Hz. NUH VE OĞLU KENAN
Hz. Nuh (a.s.) zamanında sular kabardığında Nuh (a.s.)'un oğlu Kenan da gemiye binmekten kaçınmıştı.
Nuh (a.s.) ona:
- Gel de gemiye gir, tufana gark olma, dedi.
- Hayır, dedi Kenan, ben yüzme öğrendim.
- Kendine gel, bugün yüzme bilenin eli ayağı işe yaramaz.
- O zaman ben de şu yüksek dağa çıkarım, o beni kurtarır.
- Aklını başına topla, dağ şimdi bir saman çöpü mesabesindedir. Allah, dostlarından başkasına aman vermez.
- Ben ne zaman senin öğüdünü dinledim ki şimdi sana uymamı istiyorsun?
- Bugün naz günü değildir, Allah kimsenin nazını çekmez.
- Yıllardır bu sözleri söylüyorsun, şimdiye kadar kulağıma girmedi, şimdi mi girecek?! Artık büyüdüm, bilgi sahibiyim.
- Bir kerecik olsun öğüdümü tutsan ne olur?!

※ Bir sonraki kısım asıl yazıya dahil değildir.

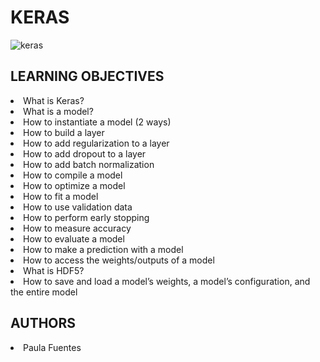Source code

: # KERAS
<img src="https://i.ibb.co/v1VRPnN/keras.png" alt="keras" border="0">

## LEARNING OBJECTIVES
<li>What is Keras?</li>
<li>What is a model?</li>
<li>How to instantiate a model (2 ways)</li>
<li>How to build a layer</li>
<li>How to add regularization to a layer</li>
<li>How to add dropout to a layer</li>
<li>How to add batch normalization</li>
<li>How to compile a model</li>
<li>How to optimize a model</li>
<li>How to fit a model</li>
<li>How to use validation data</li>
<li>How to perform early stopping</li>
<li>How to measure accuracy</li>
<li>How to evaluate a model</li>
<li>How to make a prediction with a model</li>
<li>How to access the weights/outputs of a model</li>
<li>What is HDF5?</li>
<li>How to save and load a model’s weights, a model’s configuration, and the entire model</li>

## AUTHORS
<li> Paula Fuentes </li>
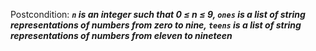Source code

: Postcondition: ***`n` is an integer such that 0 ≤ n ≤ 9, `ones` is a list of string representations of numbers from zero to nine, `teens` is a list of string representations of numbers from eleven to nineteen***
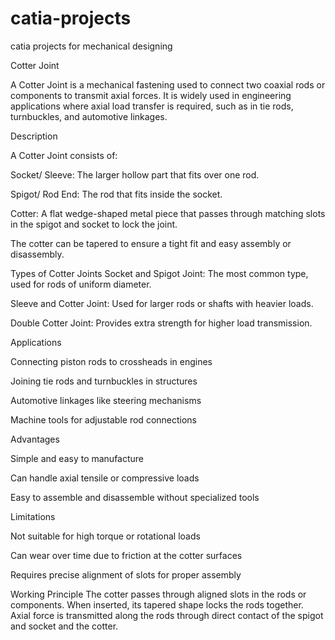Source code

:# catia-projects
catia projects for mechanical designing


Cotter Joint



A Cotter Joint is a mechanical fastening used to connect two coaxial rods or components to transmit axial forces. It is widely used in engineering applications where axial load transfer is required, such as in tie rods, turnbuckles, and automotive linkages.




Description



A Cotter Joint consists of:

Socket/ Sleeve: The larger hollow part that fits over one rod.

Spigot/ Rod End: The rod that fits inside the socket.

Cotter: A flat wedge-shaped metal piece that passes through matching slots in the spigot and socket to lock the joint.

The cotter can be tapered to ensure a tight fit and easy assembly or disassembly.

Types of Cotter Joints
Socket and Spigot Joint: The most common type, used for rods of uniform diameter.

Sleeve and Cotter Joint: Used for larger rods or shafts with heavier loads.

Double Cotter Joint: Provides extra strength for higher load transmission.




Applications



Connecting piston rods to crossheads in engines

Joining tie rods and turnbuckles in structures

Automotive linkages like steering mechanisms

Machine tools for adjustable rod connections



Advantages



Simple and easy to manufacture

Can handle axial tensile or compressive loads

Easy to assemble and disassemble without specialized tools

Limitations



Not suitable for high torque or rotational loads

Can wear over time due to friction at the cotter surfaces

Requires precise alignment of slots for proper assembly

Working Principle
The cotter passes through aligned slots in the rods or components. When inserted, its tapered shape locks the rods together. Axial force is transmitted along the rods through direct contact of the spigot and socket and the cotter.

Nuh (a.s.) bu şekilde yumuşak nasihatlerde bulunuyor, oğlu
Kenan da sert karşılıklar veriyordu.
Ne Nuh (a.s.) öğüt vermekten usandı ne de Kenan'ın kulağına onun sözü girdi. Onlar böyle konuşup dururlarken yüksek bir dalga geldi, Kenan'ı kapıp götürdü. Nuh (a.s.):
- Ya Rabbi, dedi, bana mensup olanların tufandan kurtulacaklarını vaad etmiştin.
Allahu Teala bunun üzerine şöyle vahyetti:
- Ey Nuh, o senin ehlinden, yakınlarından değil.
- Ya Rabbi, diye niyaz etti Nuh (a.s.), senden başka kimsem yok. Sana teslim olan ağyar sayılmaz.
Allahu Teala da şöyle vahyetti:
- Ey Nuh, eğer istiyorsan bütün boğulanları yeniden dirilteyim. Senin hatırını bir Kenan için kırmam.
- Hayır Ya Rabbi, dedi Hz. Nuh, eğer beni de gark etsen yine hükmüne razıyım.